→ **TASK BRIEF**:
Your reply should be the complete data, reproduced exactly.

[Spatial grounding data]
........

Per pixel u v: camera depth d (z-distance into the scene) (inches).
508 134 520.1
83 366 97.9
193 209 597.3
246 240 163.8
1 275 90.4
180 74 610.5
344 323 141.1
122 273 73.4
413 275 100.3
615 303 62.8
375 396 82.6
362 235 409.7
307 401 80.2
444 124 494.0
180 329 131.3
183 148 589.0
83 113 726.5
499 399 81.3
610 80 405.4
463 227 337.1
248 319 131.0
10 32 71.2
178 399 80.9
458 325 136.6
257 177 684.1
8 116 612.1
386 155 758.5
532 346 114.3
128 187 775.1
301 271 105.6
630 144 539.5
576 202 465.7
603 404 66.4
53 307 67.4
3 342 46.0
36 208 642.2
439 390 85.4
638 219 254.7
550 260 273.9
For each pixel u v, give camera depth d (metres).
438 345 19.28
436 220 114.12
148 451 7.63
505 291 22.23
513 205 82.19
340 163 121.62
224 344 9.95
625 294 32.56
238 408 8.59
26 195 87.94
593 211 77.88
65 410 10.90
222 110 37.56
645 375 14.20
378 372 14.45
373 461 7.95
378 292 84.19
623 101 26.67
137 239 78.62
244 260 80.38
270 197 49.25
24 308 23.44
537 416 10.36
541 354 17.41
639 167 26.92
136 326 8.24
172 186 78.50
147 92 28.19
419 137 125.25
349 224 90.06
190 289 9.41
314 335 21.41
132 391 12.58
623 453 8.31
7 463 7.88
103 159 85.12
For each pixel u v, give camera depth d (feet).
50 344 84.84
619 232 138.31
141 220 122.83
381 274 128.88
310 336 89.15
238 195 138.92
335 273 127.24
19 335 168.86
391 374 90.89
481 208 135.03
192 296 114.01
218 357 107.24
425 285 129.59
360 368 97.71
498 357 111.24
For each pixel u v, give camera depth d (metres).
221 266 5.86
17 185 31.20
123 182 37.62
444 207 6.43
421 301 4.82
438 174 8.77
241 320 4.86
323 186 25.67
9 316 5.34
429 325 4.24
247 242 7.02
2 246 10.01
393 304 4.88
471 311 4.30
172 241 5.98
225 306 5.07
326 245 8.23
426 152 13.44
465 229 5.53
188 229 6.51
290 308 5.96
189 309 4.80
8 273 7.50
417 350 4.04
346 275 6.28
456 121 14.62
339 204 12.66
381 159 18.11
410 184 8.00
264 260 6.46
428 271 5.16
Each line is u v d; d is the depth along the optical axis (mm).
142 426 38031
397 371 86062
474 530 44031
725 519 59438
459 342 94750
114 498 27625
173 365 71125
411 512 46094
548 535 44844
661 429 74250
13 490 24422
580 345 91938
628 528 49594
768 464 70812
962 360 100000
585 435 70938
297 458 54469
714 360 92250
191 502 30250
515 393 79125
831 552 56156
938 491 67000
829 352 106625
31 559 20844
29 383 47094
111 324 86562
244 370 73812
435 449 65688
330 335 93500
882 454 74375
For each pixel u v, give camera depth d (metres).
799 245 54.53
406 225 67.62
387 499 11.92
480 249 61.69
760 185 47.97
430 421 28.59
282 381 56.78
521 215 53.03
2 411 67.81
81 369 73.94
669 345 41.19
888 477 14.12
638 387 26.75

........

→ **YOUR RESPONSE**:
Per pixel u v: camera depth d (z-distance into the scene) (inches).
508 134 520.1
83 366 97.9
193 209 597.3
246 240 163.8
1 275 90.4
180 74 610.5
344 323 141.1
122 273 73.4
413 275 100.3
615 303 62.8
375 396 82.6
362 235 409.7
307 401 80.2
444 124 494.0
180 329 131.3
183 148 589.0
83 113 726.5
499 399 81.3
610 80 405.4
463 227 337.1
248 319 131.0
10 32 71.2
178 399 80.9
458 325 136.6
257 177 684.1
8 116 612.1
386 155 758.5
532 346 114.3
128 187 775.1
301 271 105.6
630 144 539.5
576 202 465.7
603 404 66.4
53 307 67.4
3 342 46.0
36 208 642.2
439 390 85.4
638 219 254.7
550 260 273.9
For each pixel u v, give camera depth d (metres).
438 345 19.28
436 220 114.12
148 451 7.63
505 291 22.23
513 205 82.19
340 163 121.62
224 344 9.95
625 294 32.56
238 408 8.59
26 195 87.94
593 211 77.88
65 410 10.90
222 110 37.56
645 375 14.20
378 372 14.45
373 461 7.95
378 292 84.19
623 101 26.67
137 239 78.62
244 260 80.38
270 197 49.25
24 308 23.44
537 416 10.36
541 354 17.41
639 167 26.92
136 326 8.24
172 186 78.50
147 92 28.19
419 137 125.25
349 224 90.06
190 289 9.41
314 335 21.41
132 391 12.58
623 453 8.31
7 463 7.88
103 159 85.12
For each pixel u v, give camera depth d (feet).
50 344 84.84
619 232 138.31
141 220 122.83
381 274 128.88
310 336 89.15
238 195 138.92
335 273 127.24
19 335 168.86
391 374 90.89
481 208 135.03
192 296 114.01
218 357 107.24
425 285 129.59
360 368 97.71
498 357 111.24
For each pixel u v, give camera depth d (metres).
221 266 5.86
17 185 31.20
123 182 37.62
444 207 6.43
421 301 4.82
438 174 8.77
241 320 4.86
323 186 25.67
9 316 5.34
429 325 4.24
247 242 7.02
2 246 10.01
393 304 4.88
471 311 4.30
172 241 5.98
225 306 5.07
326 245 8.23
426 152 13.44
465 229 5.53
188 229 6.51
290 308 5.96
189 309 4.80
8 273 7.50
417 350 4.04
346 275 6.28
456 121 14.62
339 204 12.66
381 159 18.11
410 184 8.00
264 260 6.46
428 271 5.16
Each line is u v d; d is the depth along the optical axis (mm).
142 426 38031
397 371 86062
474 530 44031
725 519 59438
459 342 94750
114 498 27625
173 365 71125
411 512 46094
548 535 44844
661 429 74250
13 490 24422
580 345 91938
628 528 49594
768 464 70812
962 360 100000
585 435 70938
297 458 54469
714 360 92250
191 502 30250
515 393 79125
831 552 56156
938 491 67000
829 352 106625
31 559 20844
29 383 47094
111 324 86562
244 370 73812
435 449 65688
330 335 93500
882 454 74375
For each pixel u v, give camera depth d (metres).
799 245 54.53
406 225 67.62
387 499 11.92
480 249 61.69
760 185 47.97
430 421 28.59
282 381 56.78
521 215 53.03
2 411 67.81
81 369 73.94
669 345 41.19
888 477 14.12
638 387 26.75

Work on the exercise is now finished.